┌─ SOURCE DOCUMENT
He was lying in a driveway at the age of 27 when his life changed. Dr. W. Sumner Davis ’18, ’15, ’11 didn’t learn to read or write until he was nearly 11 years old, and after years of being told he was intellectually slow, he left high school as a sophomore to take a job in construction. On the day that changed everything, he literally hit bottom—a roofing bracket collapsed under him, resulting in a 30-foot fall.
Davis broke his neck in two places, and full recovery took several years. During his rehabilitation, Davis was forced to accept that he could no longer work such a physically demanding job. It was then that he realized there was nowhere to go but up.
After the accident, Davis was placed on permanent disability and assigned a counselor. “I didn’t want to sit around watching TV. I wanted to do something meaningful and help people,” he says. When Davis mentioned an interest in vocational school, he was referred to a psychologist who told him he lacked the aptitude for higher education. His wife, Catherine, disagreed.
“She laughed and said I was one of the smartest people she knew and that I could do anything I wanted to do,” Davis says.
With that encouragement, Davis enrolled in a local community college, but he struggled to maintain a C average during his first term. “I was in the library one day and overheard two education majors talking about methods of learning,” he says. “I offered to buy them coffee, and our resulting conversation made me think that I might have a learning disability.”
A follow-up with a psychiatrist led to a diagnosis of a severe form of dyslexia, a learning disorder characterized by difficulty matching text with the sounds those letters and words make. After working with educational consultants and using adaptive education tactics, such as audio text and large print, the man who struggled to read as a child suddenly began to excel.
└─
→ **EXPLORE THE MATERIAL**
(1) Output the stretch of the profile of W. Sumner Davis from "With that encouragement, Davis" through "began to excel." word for word.
(2) Go on with the profile of W. Sumner Davis, starting after its final sentence.
┌─ DATASET
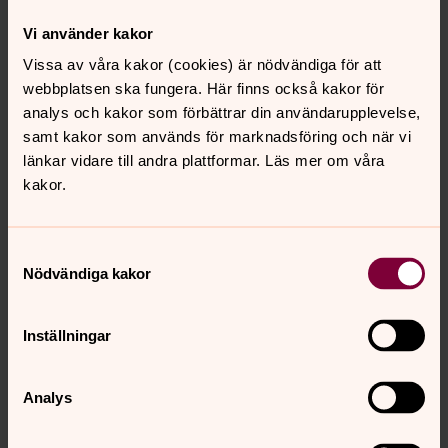
handlingar som inkom till eller upprättades hos Svenska
kyrkan innan år 2000 omfattas vanligtvis inte av
Vi använder kakor
dataskyddsförordningen, eftersom sådan hantering
Vissa av våra kakor (cookies) är nödvändiga för att
regleras av Tryckfrihetsförordningen och därmed faller
webbplatsen ska fungera. Här finns också kakor för
under undantaget i 1 kap. 7 § lagen (2018:218) med
analys och kakor som förbättrar din användarupplevelse,
kompletterande bestämmelser till EU:s
samt kakor som används för marknadsföring och när vi
dataskyddsförordning.
länkar vidare till andra plattformar. Läs mer om våra
kakor.
Om du begär ut en stor mängd handlingar som
innehåller känsliga personuppgifter kan begäran dock
komma att avslås med hänsyn till
Samtyckesval
dataskyddsförordningens regler om när och hur känsliga
Nödvändiga kakor
personuppgifter får behandlas. Detta på grund av en
ändring i Tryckfrihetsförordningen (1 kap. 13 §) som
började gälla i januari 2019.
Inställningar
Analys
VILKA RÄTTIGHETER HAR DU?
Kungsbacka pastorat ansvarar för hanteringen av dina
└─
→ **ANSWERS BY ITEM**
(1)
With that encouragement, Davis enrolled in a local community college, but he struggled to maintain a C average during his first term. “I was in the library one day and overheard two education majors talking about methods of learning,” he says. “I offered to buy them coffee, and our resulting conversation made me think that I might have a learning disability.”
A follow-up with a psychiatrist led to a diagnosis of a severe form of dyslexia, a learning disorder characterized by difficulty matching text with the sounds those letters and words make. After working with educational consultants and using adaptive education tactics, such as audio text and large print, the man who struggled to read as a child suddenly began to excel.

(2)
He pursued his bachelor’s degree at the University of Maine Farmington at age 32, completing the program in 2 years. But he didn’t stop there. Davis earned four master’s degrees, numerous advanced certificates, and a PhD.
Davis discovered Walden when researching options for his third master’s degree. “After talking to current and former students, I liked what I heard,” Davis says. “I’m a big believer in learning how to think, but I don’t like being told what to think.”
“Walden’s been a good fit. I have continued to come back because of the flexibility and the quality of the faculty.”
In addition to his MPH, PhD, and certificates in Clinical Research Administration and Project Management, Davis has most recently completed his Master of Healthcare Administration, which he uses as a health consultant. He works with groups and organizations to make sense of changing healthcare regulations and performs infection control assessments, health-related risk analyses, and data analyses for various organizations.
“I’m like a kid in a candy store when it comes to learning,” Davis says. “If something interests me, I want to learn more about it. I don’t think that desire will ever stop or that I’ll ever feel as though I’ve learned everything I can.”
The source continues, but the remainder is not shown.